In this example, we are dealing with a casino that has two types of
dice, a fair dice that has 1/6 probability of rolling any number and
a loaded dice that has 1/2 probability to roll a 6, and 1/10 probability
to roll any other number. The probability of switching from the fair to
loaded dice is .05 and the probability of switching from loaded to fair is
.1.
"""

# standard modules
import random
import unittest
import warnings

from Bio import BiopythonDeprecationWarning

with warnings.catch_warnings():
    warnings.simplefilter("ignore", category=BiopythonDeprecationWarning)
    # HMM stuff we are testing
    from Bio.HMM import MarkovModel
    from Bio.HMM import Trainer
    from Bio.HMM import Utilities


# whether we should print everything out. Set this to zero for
# regression testing
VERBOSE = 0


# -- set up our alphabets
dice_roll_alphabet = ("1", "2", "3", "4", "5", "6")
dice_type_alphabet = ("F", "L")


def generate_rolls(num_rolls):
    """Generate a bunch of rolls corresponding to the casino probabilities.

    Returns:
    - The generate roll sequence
    - The state sequence that generated the roll.

    """
    # start off in the fair state
    cur_state = "F"
    roll_seq = []
    state_seq = []
    loaded_weights = [0.1, 0.1, 0.1, 0.1, 0.1, 0.5]
    # generate the sequence
    for roll in range(num_rolls):
        state_seq.append(cur_state)
        # add on a new roll to the sequence
        if cur_state == "F":
            new_rolls = random.choices(dice_roll_alphabet)
        elif cur_state == "L":
            new_rolls = random.choices(dice_roll_alphabet, weights=loaded_weights)
        new_roll = new_rolls[0]

        roll_seq.append(new_roll)
        # now give us a chance to switch to a new state
        chance_num = random.random()
        if cur_state == "F":
            if chance_num <= 0.05:
                cur_state = "L"
        elif cur_state == "L":
            if chance_num <= 0.1:
                cur_state = "F"
    return roll_seq, state_seq


class TestHMMCasino(unittest.TestCase):
    @classmethod
    def setUpClass(cls):
        cls.mm_builder = MarkovModel.MarkovModelBuilder(
            dice_type_alphabet, dice_roll_alphabet
        )
        cls.mm_builder.allow_all_transitions()
        cls.mm_builder.set_random_probabilities()
        # get a sequence of rolls to train the markov model with
        cls.rolls, cls.states = generate_rolls(3000)

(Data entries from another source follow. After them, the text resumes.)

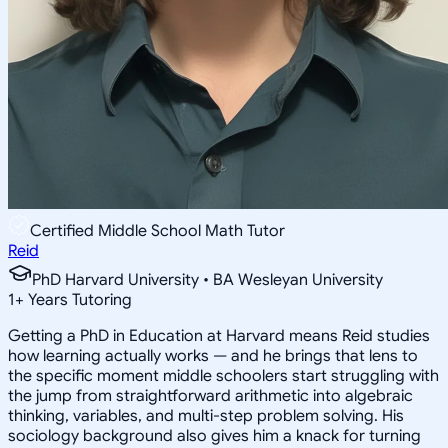
Certified Middle School Math Tutor
Reid
PhD Harvard University • BA Wesleyan University
1
+
Years Tutoring
Getting a PhD in Education at Harvard means Reid studies
how learning actually works — and he brings that lens to
the specific moment middle schoolers start struggling with
the jump from straightforward arithmetic into algebraic
thinking, variables, and multi-step problem solving. His
sociology background also gives him a knack for turning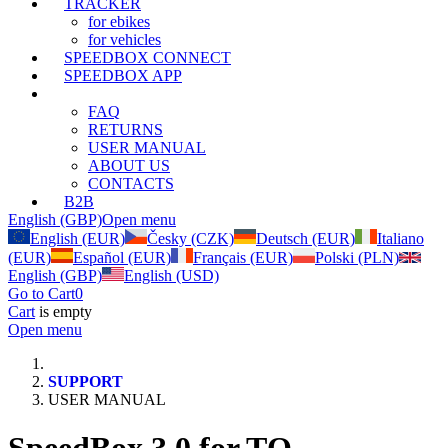
TRACKER
for ebikes
for vehicles
SPEEDBOX CONNECT
SPEEDBOX APP
SUPPORT
FAQ
RETURNS
USER MANUAL
ABOUT US
CONTACTS
B2B
English (GBP)
Open menu
English (EUR)
Česky (CZK)
Deutsch (EUR)
Italiano
(EUR)
Español (EUR)
Français (EUR)
Polski (PLN)
English (GBP)
English (USD)
Go to Cart
0
Cart
is empty
Open menu
SUPPORT
USER MANUAL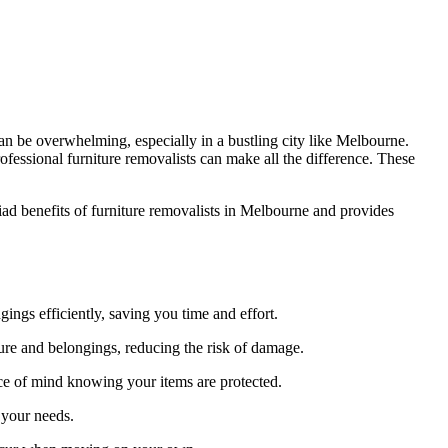
an be overwhelming, especially in a bustling city like Melbourne.
ofessional furniture removalists can make all the difference. These
iad benefits of furniture removalists in Melbourne and provides
ings efficiently, saving you time and effort.
ure and belongings, reducing the risk of damage.
ce of mind knowing your items are protected.
 your needs.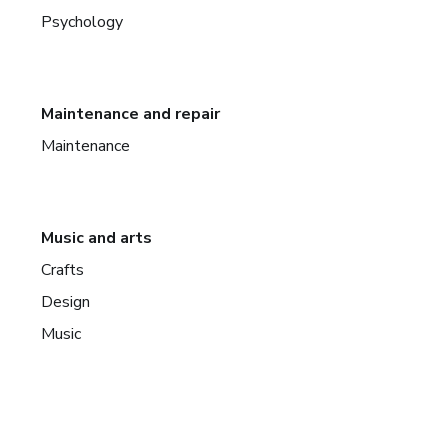
Psychology
Maintenance and repair
Maintenance
Music and arts
Crafts
Design
Music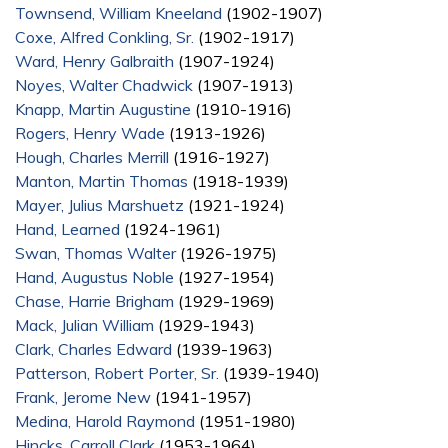
Townsend, William Kneeland
(1902-1907)
Coxe, Alfred Conkling, Sr.
(1902-1917)
Ward, Henry Galbraith
(1907-1924)
Noyes, Walter Chadwick
(1907-1913)
Knapp, Martin Augustine
(1910-1916)
Rogers, Henry Wade
(1913-1926)
Hough, Charles Merrill
(1916-1927)
Manton, Martin Thomas
(1918-1939)
Mayer, Julius Marshuetz
(1921-1924)
Hand, Learned
(1924-1961)
Swan, Thomas Walter
(1926-1975)
Hand, Augustus Noble
(1927-1954)
Chase, Harrie Brigham
(1929-1969)
Mack, Julian William
(1929-1943)
Clark, Charles Edward
(1939-1963)
Patterson, Robert Porter, Sr.
(1939-1940)
Frank, Jerome New
(1941-1957)
Medina, Harold Raymond
(1951-1980)
Hincks, Carroll Clark
(1953-1964)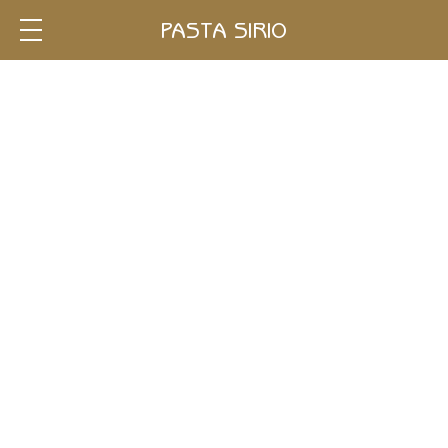
Single
PASTA SIRIO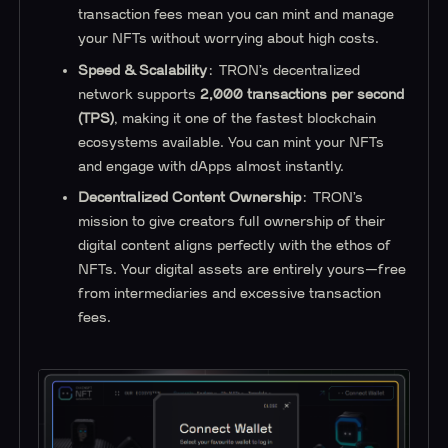
transaction fees mean you can mint and manage
your NFTs without worrying about high costs.
Speed & Scalability
: TRON’s decentralized
network supports
2,000 transactions per second
(TPS)
, making it one of the fastest blockchain
ecosystems available. You can mint your NFTs
and engage with dApps almost instantly.
Decentralized Content Ownership
: TRON’s
mission to give creators full ownership of their
digital content aligns perfectly with the ethos of
NFTs. Your digital assets are entirely yours—free
from intermediaries and excessive transaction
fees.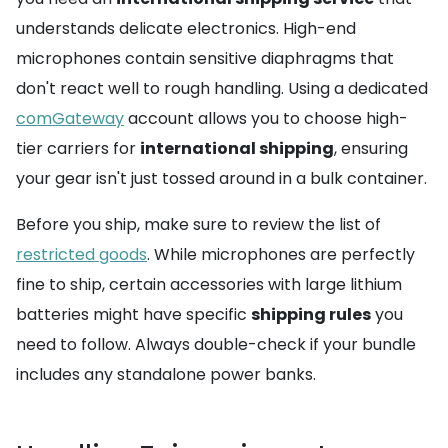
understands delicate electronics. High-end
microphones contain sensitive diaphragms that
don't react well to rough handling. Using a dedicated
comGateway
account allows you to choose high-
tier carriers for
international shipping
, ensuring
your gear isn't just tossed around in a bulk container.
Before you ship, make sure to review the list of
restricted goods
. While microphones are perfectly
fine to ship, certain accessories with large lithium
batteries might have specific
shipping rules
you
need to follow. Always double-check if your bundle
includes any standalone power banks.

    def test_baum_welch_training_standard(self):
        """Standard Training with known states."""
        known_training_seq = Trainer.TrainingSequence(self.rolls, self.states)
        standard_mm = self.mm_builder.get_markov_model()
        trainer = Trainer.KnownStateTrainer(standard_mm)
        trained_mm = trainer.train([known_training_seq])
        if VERBOSE:
            print(trained_mm.transition_prob)
            print(trained_mm.emission_prob)
        test_rolls, test_states = generate_rolls(300)
        predicted_states, prob = trained_mm.viterbi(test_rolls, dice_type_alphabet)
        if VERBOSE:
            print(f"Prediction probability: {prob:f}")
            Utilities.pretty_print_prediction(test_rolls, test_states, predicted_states)

    def test_baum_welch_training_without(self):
        """Baum-Welch training without known state sequences."""
        training_seq = Trainer.TrainingSequence(self.rolls, ())

        def stop_training(log_likelihood_change, num_iterations):
            """Tell the training model when to stop."""
            if VERBOSE:
                print(f"ll change: {log_likelihood_change:f}")
            if log_likelihood_change < 0.01:
                return 1
            elif num_iterations >= 10:
                return 1
            else:
                return 0

        baum_welch_mm = self.mm_builder.get_markov_model()
        trainer = Trainer.BaumWelchTrainer(baum_welch_mm)
        trained_mm = trainer.train([training_seq], stop_training)
        if VERBOSE:
            print(trained_mm.transition_prob)
            print(trained_mm.emission_prob)
        test_rolls, test_states = generate_rolls(300)
        predicted_states, prob = trained_mm.viterbi(test_rolls, dice_type_alphabet)
        if VERBOSE:
            print(f"Prediction probability: {prob:f}")
            Utilities.pretty_print_prediction(
                self.test_rolls, test_states, predicted_states
            )


if __name__ == "__main__":
    runner = unittest.TextTestRunner(verbosity=2)
    unittest.main(testRunner=runner)